Photo of David McNair by Anita Byers.
Photo of David McNair by Anita Byers.

On August 12, 2017 everything in Charlottesville changed. We went from being a lovely, historic college town that was frequently a “number one place to live” selection in national magazines to the epicenter America’s racial unrest. The DTM, or Charlottesville Downtown Mall, a 9-block stretch of Main Street that was converted into a pedestrian mall in the 1970s, took the brunt of what’s come to be known as “A12.” The DTM was already a dynamic, interesting place, which, against the odds, has grown in popularity over the last few decades.

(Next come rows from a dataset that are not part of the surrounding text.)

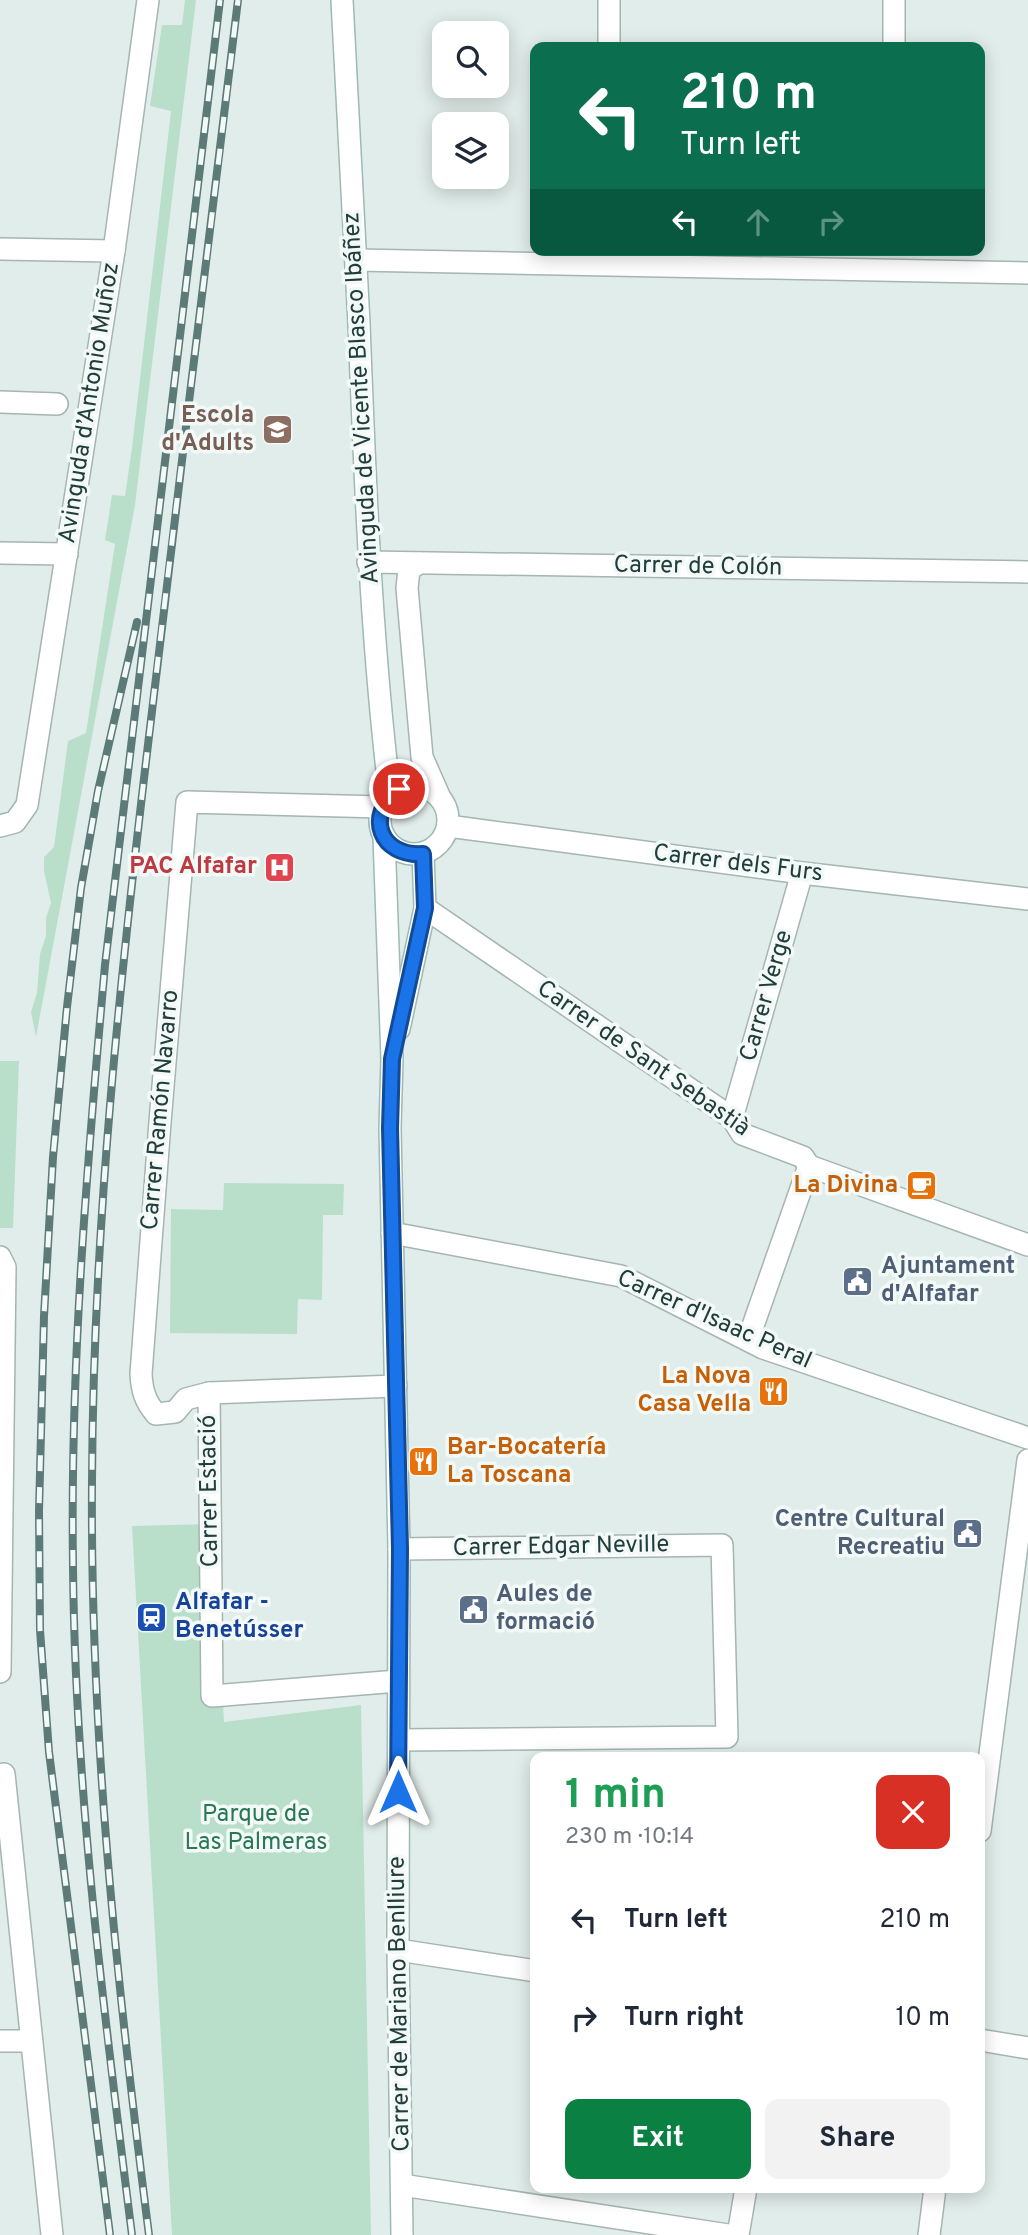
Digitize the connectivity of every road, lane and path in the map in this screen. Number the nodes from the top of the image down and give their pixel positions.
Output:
1 (148, 0) edge
2 (342, 0) edge
3 (608, 0) edge
4 (894, 0) edge
5 (609, 42) edge
6 (894, 42) edge
7 (0, 249) edge
8 (114, 251) junction
9 (609, 257) edge
10 (356, 260) junction
11 (894, 260) edge
12 (1028, 273) edge
13 (0, 402) edge
14 (57, 404) dead end
15 (0, 553) edge
16 (67, 554) junction
17 (368, 562) junction
18 (419, 563) junction
19 (1028, 572) edge
20 (440, 798) junction
21 (386, 802) junction
22 (0, 826) edge
23 (448, 826) junction
24 (384, 837) junction
25 (423, 854) junction
26 (802, 873) junction
27 (1028, 899) edge
28 (425, 908) junction
29 (392, 1059) junction
30 (732, 1118) junction
31 (809, 1166) junction
32 (392, 1233) junction
33 (1028, 1245) edge
34 (3, 1262) edge
35 (748, 1340) junction
36 (396, 1385) junction
37 (209, 1393) junction
38 (2, 1430) edge
39 (1028, 1438) edge
40 (1028, 1460) edge
41 (400, 1549) junction
42 (1018, 1599) edge
43 (0, 1672) edge
44 (398, 1681) junction
45 (399, 1740) junction
46 (4, 1774) dead end
47 (985, 1800) edge
48 (398, 1950) junction
49 (530, 1970) edge
50 (0, 2041) edge
51 (31, 2041) junction
52 (985, 2041) edge
53 (1028, 2048) edge
54 (402, 2185) junction
55 (745, 2193) edge
56 (934, 2193) edge
57 (52, 2235) edge
58 (402, 2235) edge
59 (728, 2235) edge
60 (738, 2235) edge
61 (929, 2235) edge

1 - 8 street, Avinguda d’Antonio Muñoz
2 - 10 street, Avinguda de Vicente Blasco Ibáñez
3 - 5 street
4 - 6 street
7 - 8 street
8 - 16 street, Avinguda d’Antonio Muñoz
9 - 10 street
9 - 11 street
10 - 17 street, Avinguda de Vicente Blasco Ibáñez
11 - 12 street
13 - 14 street
15 - 16 street
16 - 22 street, Avinguda d’Antonio Muñoz
17 - 18 street, Carrer de Colón
17 - 21 street, Avinguda de Vicente Blasco Ibáñez
18 - 19 street, Carrer de Colón
18 - 20 street, Avinguda de Vicente Blasco Ibáñez
20 - 21 street
20 - 23 street
21 - 24 street
21 - 37 street, Carrer Ramón Navarro
23 - 25 street
23 - 26 street, Carrer dels Furs
24 - 25 street
24 - 29 street, Carrer de Mariano Benlliure
25 - 28 street, Carrer de Mariano Benlliure
26 - 27 street, Carrer dels Furs
26 - 30 street, Carrer Verge
28 - 29 street, Carrer de Mariano Benlliure
28 - 30 street, Carrer de Sant Sebastià
29 - 32 street, Carrer de Mariano Benlliure
30 - 31 street, Carrer de Sant Sebastià
31 - 33 street, Carrer de Sant Sebastià
31 - 35 street
32 - 35 street, Carrer d'Isaac Peral
32 - 36 street, Carrer de Mariano Benlliure
34 - 38 street
35 - 39 street, Carrer d'Isaac Peral
36 - 37 street
36 - 41 street, Carrer de Mariano Benlliure
37 - 44 street, Carrer Estació
38 - 43 street
40 - 42 street
41 - 44 street, Carrer de Mariano Benlliure
41 - 45 street, Carrer Edgar Neville
42 - 47 street
44 - 45 street, Carrer de Mariano Benlliure
45 - 48 street, Carrer de Mariano Benlliure
46 - 51 street
48 - 49 street
48 - 54 street, Carrer de Mariano Benlliure
50 - 51 street
51 - 57 street
52 - 53 street
54 - 58 street, Carrer de Mariano Benlliure
54 - 59 street
55 - 60 street
56 - 61 street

Indeed, the late Bill Lucy, a UVA architecture professor of urban and environmental planning, once called the DTM a “sacred place,” even more sacred than the famed “Lawn” at UVA. “A sacred place is where people commune, share ideas, eat together,” said Lucy. “ There’s a helluva lot more intellectual exchange on the Downtown Mall than at UVA, and that’s because UVA has destroyed it– not by destroying buildings, but by changing their uses.”

After A12, however, which saw protesters mowed down and killed on one of the DTM’s vehicle crossings, things have changed and the future of the DTM’s cultural life remains uncertain. Moving forward, The DTM is an attempt to chronicle the history, large and small, of this dynamic and sacred place.